ÉDITORIAL / La démission inattendue de Pierre Karl Péladeau porte un coup très dur au Parti québécois qui, à deux ans des élections de 2018, devra se passer des services de celui que bon nombre de militants considéraient comme le « sauveur » de la cause indépendantiste.

L'annonce de son départ, hier, obligera le PQ à trouver rapidement un successeur à PKP, ce qui s'annonce une tâche ardue compte tenu des difficultés de ce parti à la traîne dans les sondages et incapable de profiter des déboires du Parti libéral de Philippe Couillard.

Bref, le PQ se retrouve à nouveau à la croisée des chemins.

Visiblement dévasté lors de sa brève déclaration devant les médias, M. Péladeau a motivé sa décision par le besoin de mieux s'occuper de ses enfants alors qu'il vient de vivre une séparation très médiatisée d'avec son ex-épouse Julie Snyder, qui a d'ailleurs évoqué la situation familiale dimanche soir lors de la grand-messe de Tout le monde en parle.

La politique est un monde difficile et ingrat qui exige de nombreux sacrifices pour ceux et celles qui choisissent de s'y consacrer, de sorte que d'autres raisons peuvent aussi avoir incité M. Péladeau à tirer sa révérence, lui qui avait été couronné chef du PQ il a y à peine un an, le 15 mai 2015.

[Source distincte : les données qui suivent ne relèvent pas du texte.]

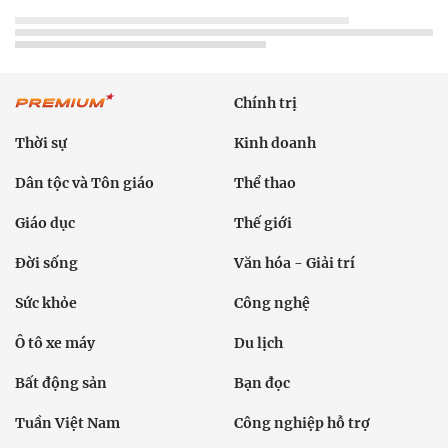
Chính trị
Thời sự
Kinh doanh
Dân tộc và Tôn giáo
Thể thao
Giáo dục
Thế giới
Đời sống
Văn hóa - Giải trí
Sức khỏe
Công nghệ
Ô tô xe máy
Du lịch
Bất động sản
Bạn đọc
Tuần Việt Nam
Công nghiệp hỗ trợ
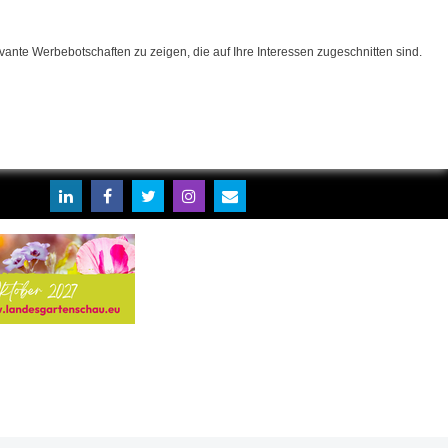
ante Werbebotschaften zu zeigen, die auf Ihre Interessen zugeschnitten sind.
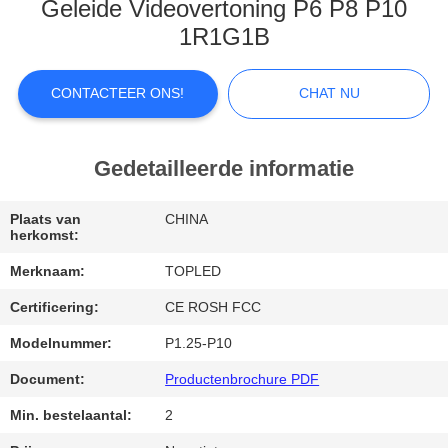
Geleide Videovertoning P6 P8 P10
FABRIEKSREIS
1R1G1B
KWALITEITSCONTROLE
CONTACTEER ONS!
CHAT NU
CONTACTEER
Gedetailleerde informatie
ONS
Plaats van
CHINA
herkomst:
NIEUWS
Merknaam:
TOPLED
Certificering:
CE ROSH FCC
GEVALLEN
Modelnummer:
P1.25-P10
CHAT
Document:
Productenbrochure PDF
NU
Min. bestelaantal:
2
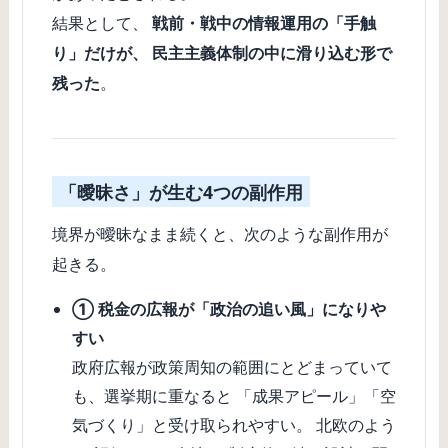
結果として、
戦前・戦中の情報運用の「手触
り」だけが、 民主主義体制の中に滑り込む形で
残った
。
「曖昧さ」が生む4つの副作用
境界が曖昧なまま続くと、次のような副作用が
起きる。
① 税金の広報が「政治の追い風」になりや
すい
政府広報が政策周知の範囲にとどまっていて
も、選挙期に重なると 「成果アピール」「空
気づくり」と受け取られやすい。 北欧のよう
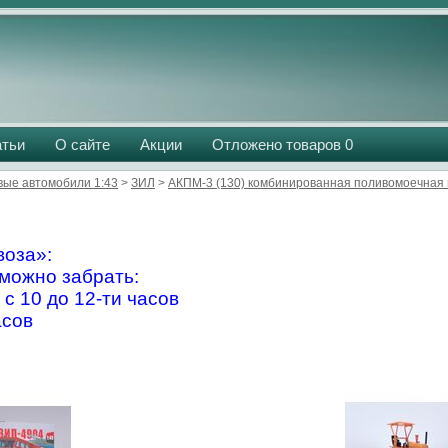
атьи
О сайте
Акции
Отложено товаров
0
вые автомобили 1:43
>
ЗИЛ
>
АКПМ-3 (130) комбинированная поливомоечная
оза»:
можно забрать:
 с 10 до 12-ти часов
асов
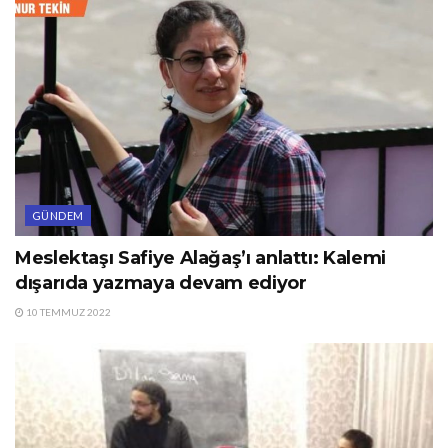
GÜNDEM
Meslektaşı Safiye Alağaş’ı anlattı: Kalemi
dışarıda yazmaya devam ediyor
10 TEMMUZ 2022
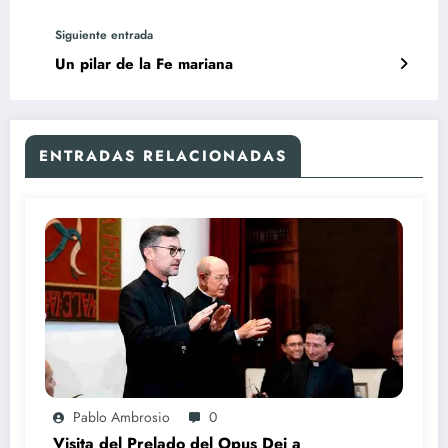
Siguiente entrada
Un pilar de la Fe mariana
ENTRADAS RELACIONADAS
Pablo Ambrosio
0
Visita del Prelado del Opus Dei a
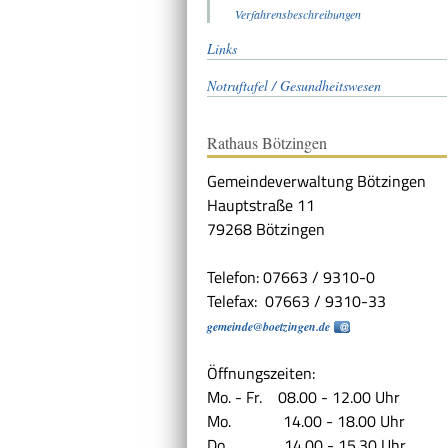
Verfahrensbeschreibungen
Links
Notruftafel / Gesundheitswesen
Rathaus Bötzingen
Gemeindeverwaltung Bötzingen
Hauptstraße 11
79268 Bötzingen
Telefon: 07663 / 9310-0
Telefax: 07663 / 9310-33
gemeinde@boetzingen.de
Öffnungszeiten:
Mo. - Fr. 08.00 - 12.00 Uhr
Mo. 14.00 - 18.00 Uhr
Do. 14.00 - 15.30 Uhr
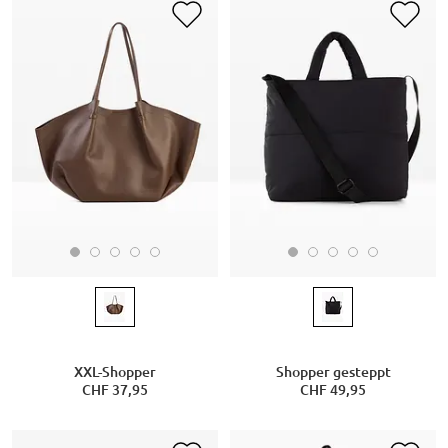
XXL-Shopper
Shopper gesteppt
CHF 37,95
CHF 49,95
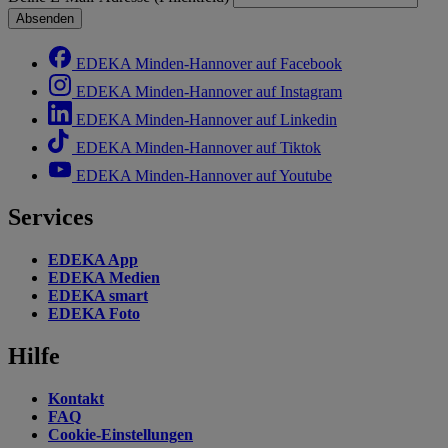
Absenden
EDEKA Minden-Hannover auf Facebook
EDEKA Minden-Hannover auf Instagram
EDEKA Minden-Hannover auf Linkedin
EDEKA Minden-Hannover auf Tiktok
EDEKA Minden-Hannover auf Youtube
Services
EDEKA App
EDEKA Medien
EDEKA smart
EDEKA Foto
Hilfe
Kontakt
FAQ
Cookie-Einstellungen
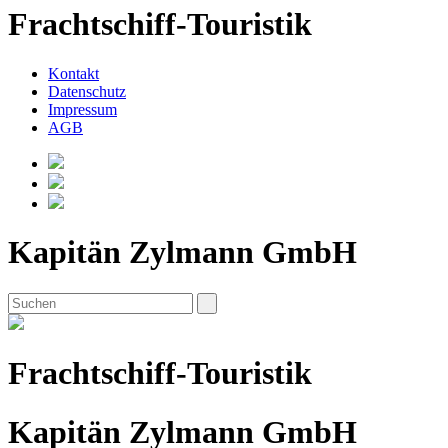
Frachtschiff-Touristik
Kontakt
Datenschutz
Impressum
AGB
Kapitän Zylmann GmbH
Frachtschiff-Touristik
Kapitän Zylmann GmbH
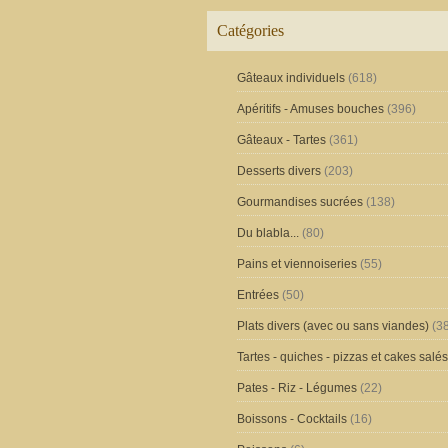
Catégories
Gâteaux individuels
(618)
Apéritifs - Amuses bouches
(396)
Gâteaux - Tartes
(361)
Desserts divers
(203)
Gourmandises sucrées
(138)
Du blabla...
(80)
Pains et viennoiseries
(55)
Entrées
(50)
Plats divers (avec ou sans viandes)
(38
Tartes - quiches - pizzas et cakes salés
Pates - Riz - Légumes
(22)
Boissons - Cocktails
(16)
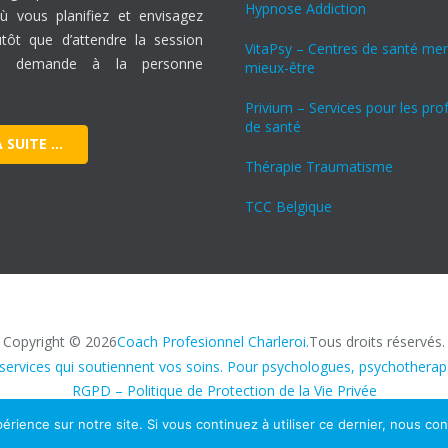
Hypnose Addiction
 vous planifiez et envisagez
lutôt que d’attendre la session
VitaPsy – Centres de santé men
e, demande à la personne
mieux-être
Privium – Services pour les pro
de santé
A SUITE …
Thérapie Traumatisme
TCC Belgique
Copyright © 2026
Coach Profesionnel Charleroi.
Tous droits réservés.
services qui soutiennent vos soins. Pour psychologues, psychothera
RGPD – Politique de Protection de la Vie Privée
érience sur notre site. Si vous continuez à utiliser ce dernier, nous co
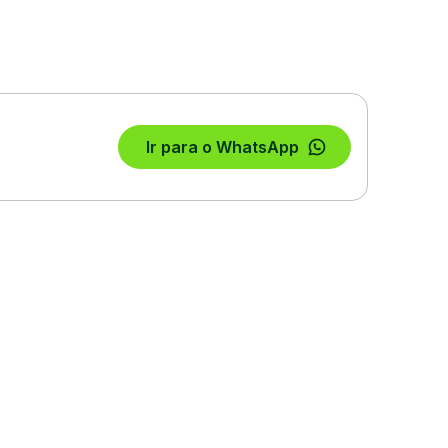
Ir para o WhatsApp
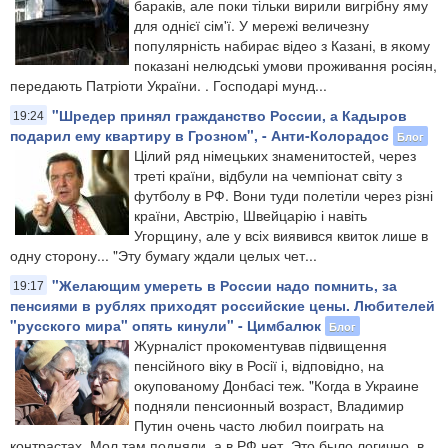
бараків, але поки тільки вирили вигрібну яму
для однієї сім'ї. У мережі величезну
популярність набирає відео з Казані, в якому
показані нелюдські умови проживання росіян,
передають Патріоти України. . Господарі мунд...
"Шредер принял гражданство России, а Кадыров
19:24
подарил ему квартиру в Грозном", - Анти-Колорадос
Блог
Цілий ряд німецьких знаменитостей, через
треті країни, відбули на чемпіонат світу з
футболу в РФ. Вони туди полетіли через різні
країни, Австрію, Швейцарію і навіть
Угорщину, але у всіх виявився квиток лише в
одну сторону... "Эту бумагу ждали целых чет...
"Желающим умереть в России надо помнить, за
19:17
пенсиями в рублях приходят российские цены. Любителей
"русского мира" опять кинули" - Цимбалюк
Блог
Журналіст прокоментував підвищення
пенсійного віку в Росії і, відповідно, на
окупованому Донбасі теж. "Когда в Украине
подняли пенсионный возраст, Владимир
Путин очень часто любил поиграть на
контрастах. Мол там подняли, а в РФ нет. Это было логично, в...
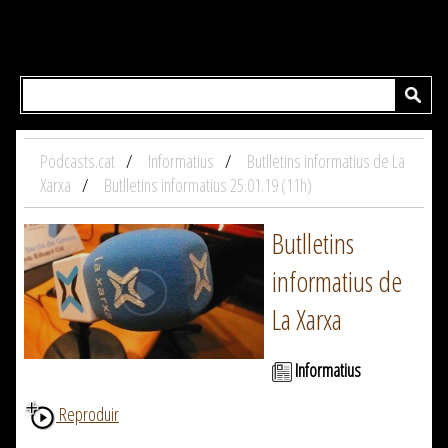
Podcasts.cat
Informatius
Butlletins informatius de La
Xarxa
Butlletins informatius 25.01.19 (11h)
Butlletins
informatius de
La Xarxa
Informatius
Reproduir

Ex-PDG de Québecor et indépendantiste convaincu, PKP était vu par les péquistes comme un symbole très fort : celui d'un homme d'affaires qui a réussi et qui croit au projet de faire du Québec un pays.

Au plan politique, l'ex-chef du PQ ne l'a toutefois pas eu facile depuis son arrivée à la tête du PQ en raison notamment de ses liens avec Québecor, dont il était demeuré l'actionnaire de contrôle, de son manque d'habileté avec les médias et de son inexpérience politique.

De plus, « l'effet » Péladeau ne s'est pas matérialisé dans les appuis à la souveraineté.

Son départ survient à un moment de grande remise en question au sein du Parti québécois et du mouvement souverainiste.

L'offre de « convergence » à Québec solidaire et Option nationale est reçue assez tièdement jusqu'ici, l'idée de la souveraineté est en perte de vitesse et le parti n'arrive pas à faire des gains dans les sondages malgré l'affaire Hamad, les arrestations d'anciens libéraux par l'Unité permanente anticorruption et une économie qui fait du sur-place.

« Ce n'est pas une bonne nouvelle pour le PQ qui est en pleine période de reconstruction avec un chef qui commençait à prendre ses repères et à trouver son élan politique », dit Émmanuel Choquette, chargé de cours à l'École de politique appliquée de l'Université de Sherbrooke.

Ce dernier croit toutefois que le PQ pourra se remettre en selle en vue des élections de 2018.

Il est vrai que le PQ en a vu d'autres et que la politique est faite d'imprévus.

Une nouvelle course à la direction permettra peut-être au parti de faire un salutaire brassage d'idées, alors que des noms de successeurs potentiels circulent déjà, notamment celui de l'ancien chef d'Option nationale Jean-Martin Aussant et des députés Alexandre Cloutier et Véronique Hivon.

Mais le futur chef aura tout un défi à relever pour redéfinir le PQ, construire de nouvelles alliances si cela est possible et clarifier la stratégie pour la souveraineté, pourvu que ce projet ait encore un avenir.